I’m onboard with the data cited in this Upclose post, but not with the conclusion that democracy is fragile. When two political movements (Sanders and Trump) successfully marshal voters to oust the established political order, that seems like a colossal feat of the democratic process. When a movement does so by democratizing the internet and breaking the chains of establishment corporate media, that appears to me as a triumph of First Amendment free speech and press, i.e. the cornerstone of any genuine democratic system. As the abortion rights, gay marriage and political correctness movements have demonstrated, “social” liberalism is ascendant, holding its own through bruising battles.

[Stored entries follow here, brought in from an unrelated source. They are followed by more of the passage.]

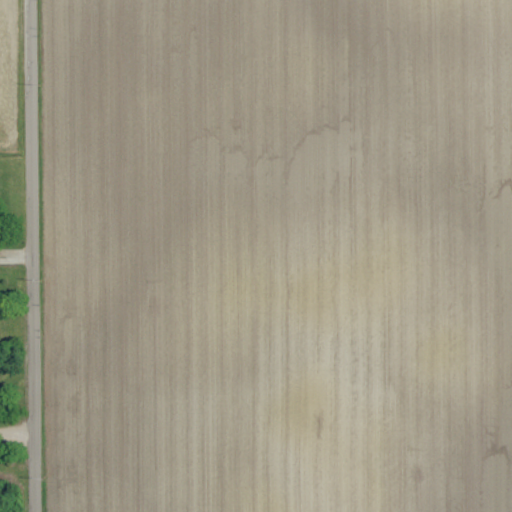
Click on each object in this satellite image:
road: (29, 255)
road: (16, 432)
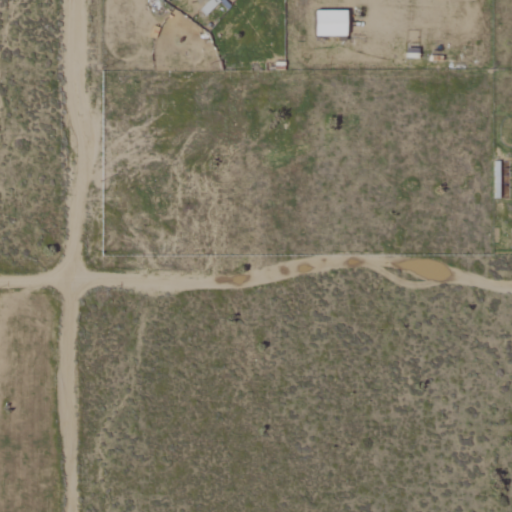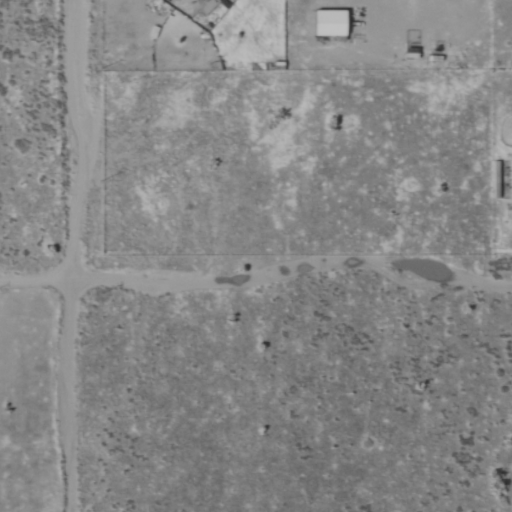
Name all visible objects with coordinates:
building: (336, 24)
road: (69, 255)
road: (258, 276)
road: (14, 293)
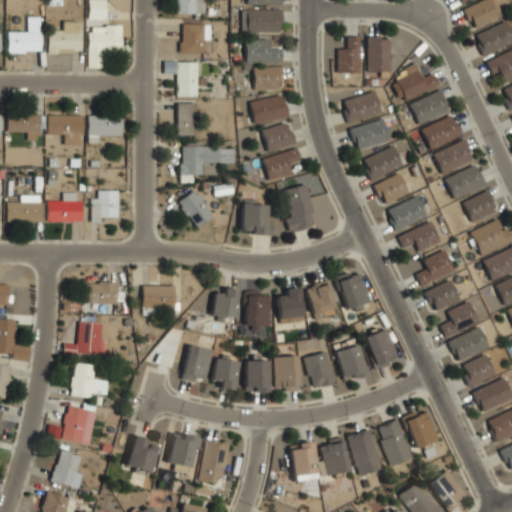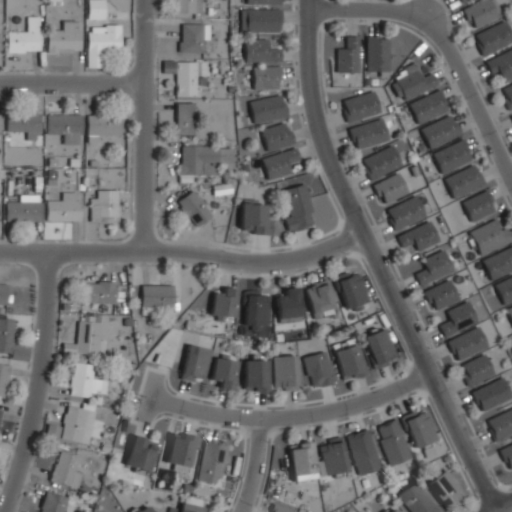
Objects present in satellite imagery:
building: (459, 0)
building: (461, 0)
building: (260, 2)
building: (260, 2)
building: (185, 6)
building: (186, 6)
building: (93, 9)
building: (94, 9)
building: (479, 12)
building: (480, 12)
building: (260, 19)
building: (261, 20)
building: (491, 36)
building: (22, 37)
building: (24, 37)
building: (62, 37)
building: (190, 37)
building: (191, 37)
building: (491, 37)
building: (63, 38)
building: (99, 42)
building: (100, 42)
road: (446, 45)
building: (257, 50)
building: (259, 51)
building: (374, 53)
building: (375, 54)
building: (345, 55)
building: (346, 56)
building: (500, 65)
building: (500, 65)
building: (180, 75)
building: (263, 77)
building: (264, 77)
road: (72, 81)
building: (410, 84)
building: (411, 84)
building: (506, 93)
building: (507, 95)
building: (357, 105)
building: (358, 105)
building: (426, 105)
building: (426, 106)
building: (265, 108)
building: (265, 108)
building: (511, 116)
building: (182, 117)
building: (183, 118)
building: (20, 122)
building: (22, 124)
road: (143, 124)
building: (99, 125)
building: (63, 127)
building: (64, 127)
building: (101, 127)
building: (438, 131)
building: (438, 131)
building: (365, 132)
building: (366, 133)
building: (274, 134)
building: (274, 136)
building: (450, 155)
building: (450, 156)
building: (200, 157)
building: (199, 159)
building: (378, 161)
building: (276, 162)
building: (379, 162)
building: (278, 163)
building: (461, 180)
building: (462, 181)
building: (387, 187)
building: (388, 188)
building: (102, 204)
building: (101, 205)
building: (476, 205)
building: (476, 205)
building: (294, 206)
building: (62, 207)
building: (191, 207)
building: (23, 208)
building: (62, 208)
building: (192, 208)
building: (295, 208)
building: (20, 211)
building: (401, 212)
building: (403, 212)
building: (253, 218)
building: (252, 219)
building: (416, 235)
building: (487, 235)
building: (416, 236)
building: (487, 236)
road: (71, 250)
road: (376, 260)
road: (254, 261)
building: (496, 262)
building: (497, 262)
building: (430, 266)
building: (431, 267)
building: (349, 288)
building: (350, 289)
building: (503, 289)
building: (504, 289)
building: (1, 292)
building: (97, 292)
building: (97, 293)
building: (437, 294)
building: (155, 295)
building: (439, 295)
building: (154, 296)
building: (317, 296)
building: (317, 298)
building: (222, 303)
building: (222, 303)
building: (285, 304)
building: (287, 304)
building: (254, 308)
building: (254, 310)
building: (509, 313)
building: (455, 318)
building: (456, 318)
building: (83, 338)
building: (9, 339)
building: (83, 339)
building: (170, 342)
building: (464, 343)
building: (465, 343)
building: (377, 347)
building: (377, 348)
building: (347, 361)
building: (348, 362)
building: (193, 363)
building: (193, 363)
road: (167, 365)
building: (316, 368)
building: (316, 369)
building: (473, 369)
building: (475, 369)
building: (222, 372)
building: (282, 372)
building: (283, 372)
building: (222, 373)
building: (253, 375)
building: (253, 375)
road: (144, 376)
building: (2, 378)
building: (83, 381)
building: (84, 381)
road: (37, 383)
road: (181, 393)
road: (183, 393)
building: (490, 393)
building: (7, 412)
road: (164, 415)
road: (244, 416)
road: (190, 419)
road: (190, 422)
building: (70, 423)
building: (76, 424)
road: (140, 424)
road: (141, 424)
building: (500, 424)
building: (416, 427)
building: (417, 428)
building: (390, 441)
building: (391, 442)
road: (166, 444)
building: (179, 450)
building: (179, 451)
building: (360, 451)
building: (361, 451)
building: (137, 454)
building: (139, 454)
building: (506, 454)
building: (331, 456)
building: (331, 457)
building: (210, 461)
building: (210, 461)
building: (299, 461)
building: (300, 461)
road: (253, 466)
building: (63, 467)
building: (63, 468)
building: (89, 489)
building: (443, 489)
building: (444, 489)
building: (415, 498)
building: (415, 499)
building: (50, 502)
building: (51, 502)
road: (500, 505)
building: (187, 508)
building: (187, 508)
building: (277, 508)
building: (142, 509)
building: (143, 509)
building: (278, 509)
building: (392, 509)
building: (390, 510)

It is “political” liberalism that has proven fragile. Social liberalism is too fluid and dynamic to be harnessed as left politicians would like. As gay marriage activists taught us, both Democrats and Republicans had be dragged to acknowledging their rights. Both the Clintons and Obama did not come willingly, they were latter day converts. Social liberalism, the LGBT movement and Planned Parenthood can take a punch, but in 2016, political liberalism and its left media bulwark had become so ill defined and confused in their messaging that they could not. The success of social liberalism is rooted in very specific policy goals and affirmative messages demanding rights and recognition. What was left of political liberalism after Clinton and the DNC had vanquished Sanders was an almost policy-less ethnic identity coalition rooted in negative messaging crying racism, xenophobia and Islamophobia against white deplorables.

Political liberalism has to be more than demands for refuge, trigger warnings and safe spaces. It will remain fragile until it reinvents itself, as Trump reinvented the Republican party, by geting centered on affirmative policy goals.